Her small face was pinched. Des watched as her hands fluttered at her side like two pale birds. Her humanity seemed to shine through when she slept, he observed, like the glass fish in Storm Lake: so pale that you could see their pale blue skeleton under their skin. It had once made him cringe away from her, but now he couldn't help but find it oddly beautiful.

Not that Des would ever, ever admit that.

Alice shifted in her sleep. A lock of hair fell into her eyes, and Des fought the urge to push it back. He wondered what happened with Lamir on the boat.

He couldn't get the image out of his head: Alice, on the desk, and Lamir standing between her legs, his hand cupping her face. Des felt a sick feeling unfurl in his chest. He had no idea why the hell he kept thinking about it, but he knew that it had bothered him. Probably because they were in the middle of the most important mission in history, Des told himself grimly. He couldn't afford to let Lamir distract Alice. It was dangerous.

He sighed.

Screw sleep. He was going for a walk.

Des pushed through the tent flap, and he was greeted by the cool desert air. The night air was thick with the smell of succulents and desert flowers, and he breathed it in, scrambling up a large, black boulder. The stars pinwheeled above him, a swirling mass of crimson, gold, and royal blue.
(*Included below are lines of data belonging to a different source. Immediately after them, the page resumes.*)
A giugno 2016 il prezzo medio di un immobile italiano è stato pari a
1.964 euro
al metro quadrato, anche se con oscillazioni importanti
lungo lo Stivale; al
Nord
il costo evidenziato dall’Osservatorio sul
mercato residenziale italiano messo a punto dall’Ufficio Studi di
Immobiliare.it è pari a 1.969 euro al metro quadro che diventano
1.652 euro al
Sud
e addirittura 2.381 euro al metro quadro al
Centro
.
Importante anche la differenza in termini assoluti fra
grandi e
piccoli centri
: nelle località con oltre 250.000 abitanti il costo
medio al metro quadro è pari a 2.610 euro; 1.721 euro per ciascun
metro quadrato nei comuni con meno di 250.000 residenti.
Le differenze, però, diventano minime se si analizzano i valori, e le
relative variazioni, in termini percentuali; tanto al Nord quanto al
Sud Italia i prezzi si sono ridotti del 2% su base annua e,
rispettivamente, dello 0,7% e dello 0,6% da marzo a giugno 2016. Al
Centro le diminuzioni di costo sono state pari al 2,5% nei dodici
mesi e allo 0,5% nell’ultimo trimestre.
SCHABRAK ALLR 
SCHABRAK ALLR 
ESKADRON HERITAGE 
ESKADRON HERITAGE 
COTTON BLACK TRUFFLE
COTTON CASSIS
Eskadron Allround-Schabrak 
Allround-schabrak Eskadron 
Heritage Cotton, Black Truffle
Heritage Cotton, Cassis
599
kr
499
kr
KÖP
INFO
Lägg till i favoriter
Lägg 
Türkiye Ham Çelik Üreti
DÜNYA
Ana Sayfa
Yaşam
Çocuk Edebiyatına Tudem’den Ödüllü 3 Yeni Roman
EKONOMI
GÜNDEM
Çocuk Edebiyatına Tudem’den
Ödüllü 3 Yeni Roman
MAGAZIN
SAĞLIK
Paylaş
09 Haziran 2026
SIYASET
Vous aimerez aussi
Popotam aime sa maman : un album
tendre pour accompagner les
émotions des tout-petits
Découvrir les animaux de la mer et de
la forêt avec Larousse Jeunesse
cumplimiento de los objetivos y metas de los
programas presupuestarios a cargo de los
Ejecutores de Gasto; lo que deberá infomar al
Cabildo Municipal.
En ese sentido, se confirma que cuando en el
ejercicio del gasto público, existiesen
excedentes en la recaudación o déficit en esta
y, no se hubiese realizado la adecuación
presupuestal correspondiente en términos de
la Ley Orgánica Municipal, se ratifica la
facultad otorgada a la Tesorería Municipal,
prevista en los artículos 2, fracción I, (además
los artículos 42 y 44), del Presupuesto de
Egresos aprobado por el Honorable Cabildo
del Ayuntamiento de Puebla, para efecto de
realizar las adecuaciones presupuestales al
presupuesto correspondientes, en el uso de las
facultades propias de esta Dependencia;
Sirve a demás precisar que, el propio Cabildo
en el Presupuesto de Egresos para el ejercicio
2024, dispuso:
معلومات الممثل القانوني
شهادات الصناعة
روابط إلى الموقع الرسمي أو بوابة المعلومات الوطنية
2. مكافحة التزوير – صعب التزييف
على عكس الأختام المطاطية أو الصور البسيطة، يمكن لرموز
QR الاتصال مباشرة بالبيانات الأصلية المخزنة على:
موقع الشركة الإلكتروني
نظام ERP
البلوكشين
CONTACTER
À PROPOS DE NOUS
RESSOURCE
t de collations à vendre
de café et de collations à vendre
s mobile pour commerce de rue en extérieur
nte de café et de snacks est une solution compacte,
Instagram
"I thought I'd find you here."

Des didn't look down; after all of their years of training together, he knew what Lamir's footsteps sounded like. His dark hair was messy with sleep, and he was barefoot, revealing scars on his ankles. Des arched an eyebrow.

"You expected to find me here," he said dubiously, "in the middle of the night, philosophizing on a boulder?"

"Well, I didn't know you'd be philosophizing." Lamir shrugged. "But I knew you'd be here. When you couldn't sleep at the academy, you used to go up to the tower, remember?" He climbed up the boulder. "This rock is the tallest thing for miles."

He gave Des a lopsided smile — that same, infuriating smile that Lamir gave Alice on the boat — and irritation pricked Des's skin. "I don't recall inviting you to sit on my rock," he said coolly.

"It's not your rock."

"It could be," he pointed out.

"I don't see your name on it."

"If we're philosophizing," Des said, "names are meaningless."

They sat in silence for a moment. Des studied a shrub in the distance. Lamir's head was tipped back, and he was gazing at the stars with genuine curiosity, as if he could dissect the heavenly bodies with his eyes. That was the difference between them, Des thought bitterly. Lamir had always been comfortable in silence, and Des felt it in his chest like a rubber band stretched thin enough to break.

And Lamir knew it.

"You should have told me," Des said finally. "I would have kept your secret."

Lamir turned his gaze to him. "You mean about not actually being dead?" Des gave him a hard look; that wasn't what he meant, and they both knew it. Lamir blew out a breath. "You know, don't you? That's why you called me that. Bdyar."